Rigatoni Vesuvio

Vesuvio de Rigatoni
Don Alfonso 1890
Chef: Alfonso y Ernesto Iaccarino
Country: Italia
City: 80064 Sant’Agata sui due Golfi (Nápoles)
Address: Corso Sant’Agata,11
(+39) 0818780026

This Iaccarino family recipe, one of the flagships of this legendary restaurant, fits entirely within the products and tastes of Italy. It is a recreation of a historic recipe that preserves all of the essence of the past, adapted to modern values. Even aesthetically, it remains academic—a timbale, inspired by the countryside in charismatic Vesuvio. The pasta, cooked masterfully, retains its identity in flavor and texture, even though it is served evenly and precisely imbued with its accompaniments. Among them the tomato sauce, a wonderful, succulent ragu whose liveliness stems from a myriad of ingredients. Other typical ingredients contribute to its magical exquisiteness: mozzarella and basil sauces, basil leaves and pork meatballs inside the timbale. A harmonious and wonderful succession of familiar flavors, each of them a part of the world of pasta and universally loved. It will be difficult—indeed, almost impossible—to express the region’s popular cultural heritage with such vitality.



The Recipe



Ingredients

  • 260g rigatoni
  • 50g peas
  • 250 mozzarella
  • 60g ground pork
  • 30g bread, crust removed
  • 6 cl milk
  • 50 basil leaves
  • 5 dl extra virgin olive oil
  • 15g onion
  • 300g tomato ragu (*)
  • 2 eggs
  • 10 g garlic
  • pepper
  • salt

Method

Make small meatballs with the ground pork, bread soaked in milk, one egg, the finely chopped garlic, salt and pepper. Brown them in extra virgin olive oil.

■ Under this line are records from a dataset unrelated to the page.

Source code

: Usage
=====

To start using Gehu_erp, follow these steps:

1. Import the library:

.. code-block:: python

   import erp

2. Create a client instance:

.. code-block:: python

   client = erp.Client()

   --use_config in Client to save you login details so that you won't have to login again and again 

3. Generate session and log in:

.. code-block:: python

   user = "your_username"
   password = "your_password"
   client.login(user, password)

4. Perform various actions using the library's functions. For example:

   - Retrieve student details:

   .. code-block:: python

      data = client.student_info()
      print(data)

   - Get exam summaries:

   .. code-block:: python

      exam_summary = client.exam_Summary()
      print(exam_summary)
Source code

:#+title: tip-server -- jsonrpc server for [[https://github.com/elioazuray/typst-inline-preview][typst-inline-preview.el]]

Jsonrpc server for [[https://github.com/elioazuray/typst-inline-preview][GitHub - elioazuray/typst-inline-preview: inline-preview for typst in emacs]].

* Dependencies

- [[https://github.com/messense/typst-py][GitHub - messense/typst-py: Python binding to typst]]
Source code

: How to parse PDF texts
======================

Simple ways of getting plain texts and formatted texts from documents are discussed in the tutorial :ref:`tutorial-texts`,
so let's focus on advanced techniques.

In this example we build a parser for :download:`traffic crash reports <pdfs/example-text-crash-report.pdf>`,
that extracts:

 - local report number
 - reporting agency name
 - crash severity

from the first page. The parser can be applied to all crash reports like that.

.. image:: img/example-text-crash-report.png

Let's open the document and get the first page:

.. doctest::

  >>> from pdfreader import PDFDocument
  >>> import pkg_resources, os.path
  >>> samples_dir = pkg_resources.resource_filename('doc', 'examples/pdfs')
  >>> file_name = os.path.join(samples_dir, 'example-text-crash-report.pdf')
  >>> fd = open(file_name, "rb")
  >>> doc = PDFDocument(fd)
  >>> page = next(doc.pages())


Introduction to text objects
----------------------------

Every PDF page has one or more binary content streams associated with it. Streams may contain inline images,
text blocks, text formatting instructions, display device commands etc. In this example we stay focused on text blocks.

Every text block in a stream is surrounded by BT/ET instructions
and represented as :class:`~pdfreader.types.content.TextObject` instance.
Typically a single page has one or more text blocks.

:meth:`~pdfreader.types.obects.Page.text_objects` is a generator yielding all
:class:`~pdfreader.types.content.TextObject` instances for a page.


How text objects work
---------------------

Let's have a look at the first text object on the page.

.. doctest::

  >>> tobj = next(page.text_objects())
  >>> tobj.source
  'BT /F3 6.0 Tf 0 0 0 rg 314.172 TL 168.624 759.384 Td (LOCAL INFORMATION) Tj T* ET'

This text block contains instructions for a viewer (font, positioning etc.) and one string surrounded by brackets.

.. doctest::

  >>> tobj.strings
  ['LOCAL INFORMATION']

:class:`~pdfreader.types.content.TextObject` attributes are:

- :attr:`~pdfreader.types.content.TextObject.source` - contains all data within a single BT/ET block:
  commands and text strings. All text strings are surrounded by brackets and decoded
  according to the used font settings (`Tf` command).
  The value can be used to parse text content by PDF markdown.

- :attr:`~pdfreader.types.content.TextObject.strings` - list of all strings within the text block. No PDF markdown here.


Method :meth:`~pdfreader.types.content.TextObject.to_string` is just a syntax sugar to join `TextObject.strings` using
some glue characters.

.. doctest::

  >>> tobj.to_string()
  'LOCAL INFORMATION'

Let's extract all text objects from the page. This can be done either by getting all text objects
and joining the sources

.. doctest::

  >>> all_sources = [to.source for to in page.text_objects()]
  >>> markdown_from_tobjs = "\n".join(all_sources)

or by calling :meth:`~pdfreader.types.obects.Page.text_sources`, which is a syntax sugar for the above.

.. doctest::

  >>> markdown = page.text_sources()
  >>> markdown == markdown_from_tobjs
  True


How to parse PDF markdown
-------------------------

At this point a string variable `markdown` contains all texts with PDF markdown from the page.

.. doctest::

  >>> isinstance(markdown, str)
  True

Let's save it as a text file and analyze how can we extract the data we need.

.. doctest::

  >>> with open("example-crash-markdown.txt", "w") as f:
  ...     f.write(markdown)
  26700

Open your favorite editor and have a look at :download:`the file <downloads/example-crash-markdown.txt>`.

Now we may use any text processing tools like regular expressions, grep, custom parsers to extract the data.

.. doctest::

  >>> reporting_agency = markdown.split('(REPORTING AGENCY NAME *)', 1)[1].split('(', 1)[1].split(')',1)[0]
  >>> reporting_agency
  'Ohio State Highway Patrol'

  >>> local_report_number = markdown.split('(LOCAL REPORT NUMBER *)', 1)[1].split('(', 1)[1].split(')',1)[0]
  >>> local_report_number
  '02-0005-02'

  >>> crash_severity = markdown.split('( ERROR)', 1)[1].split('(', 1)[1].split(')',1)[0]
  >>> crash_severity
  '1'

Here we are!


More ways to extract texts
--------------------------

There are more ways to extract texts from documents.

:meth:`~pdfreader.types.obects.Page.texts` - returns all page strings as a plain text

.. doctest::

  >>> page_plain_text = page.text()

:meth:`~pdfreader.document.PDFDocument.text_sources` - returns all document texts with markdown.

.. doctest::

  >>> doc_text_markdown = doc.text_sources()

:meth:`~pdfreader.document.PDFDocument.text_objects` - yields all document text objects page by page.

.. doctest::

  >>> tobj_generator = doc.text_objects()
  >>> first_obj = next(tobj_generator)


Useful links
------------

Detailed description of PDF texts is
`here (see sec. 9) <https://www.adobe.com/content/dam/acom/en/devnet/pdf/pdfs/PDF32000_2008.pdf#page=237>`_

Blanch 40 basil leaves and grind them with some oil to make a basil sauce.

Warm 4 cl of milk, add 70g of finely sliced mozzarella and cook in a bain-marie to make a mozzarella sauce.

Sauté the peas with the previously browned onion; thinly slice the remaining 180g of mozzarella.

Boil the other egg in water for 7 minutes, allow to cool, then finely chop.

Cook the rigatoni for 3 minutes, giving them a creamy consistency by incorporating half of the ragu and half the basil.

In a tin container 8cm in diameter lined with plastic wrap, shape a timbal with the rigatoni, mozzarella slices, peas, chopped egg, small meatballs and basil (it is a good idea to place mozzarella in the base as well as the top of the timbal to hold the ensemble together).

Bake for 14 minutes in the oven at 160ºC.

Remove from the mold and position in a dish. Finish with the tomato ragu, mozzarella sauce, basil sauce, a few basil leaves and a ribbon of extra virgin olive oil.

 

(*)Tomato ragu
Ingredients

  • 200g pork loin
  • 200g pork chops
  • 80 g bread (2 slices)
  • 1 dl aged red wine vinegar
  • 3 garlic cloves
  • 20 g finely chopped parsley
  • 40g pine nuts
  • 40g raisins
  • 50g onion
  • 1 dl extra virgin olive oil
  • 0.5 dl white wine
  • 2kg San Marzano tomato sauce

Method

Prepare 4 pork chops along with the loin, which should be flattened to a thickness of 3mm and rolled up with the raisins, pine nuts, finely chopped garlic and parsley and a pinch of salt. Tie the rolls with fine butcher’s string.

Dip the bread slices in vinegar, lightly drain them and brown them in extra virgin olive oil. Remove them immediately from the pan.

In the same pan, brown the pork chops, the pork rolls and a whole onion, which should be removed as soon as it starts to turn golden. Deglaze with the white wine. Next, add the San Marzano tomato sauce and simmer at constant low heat for about 2 and 1/4 hours.

The hot bread slices are delicious. In the old days, we used to draw straws and even cheat to decide who would get them.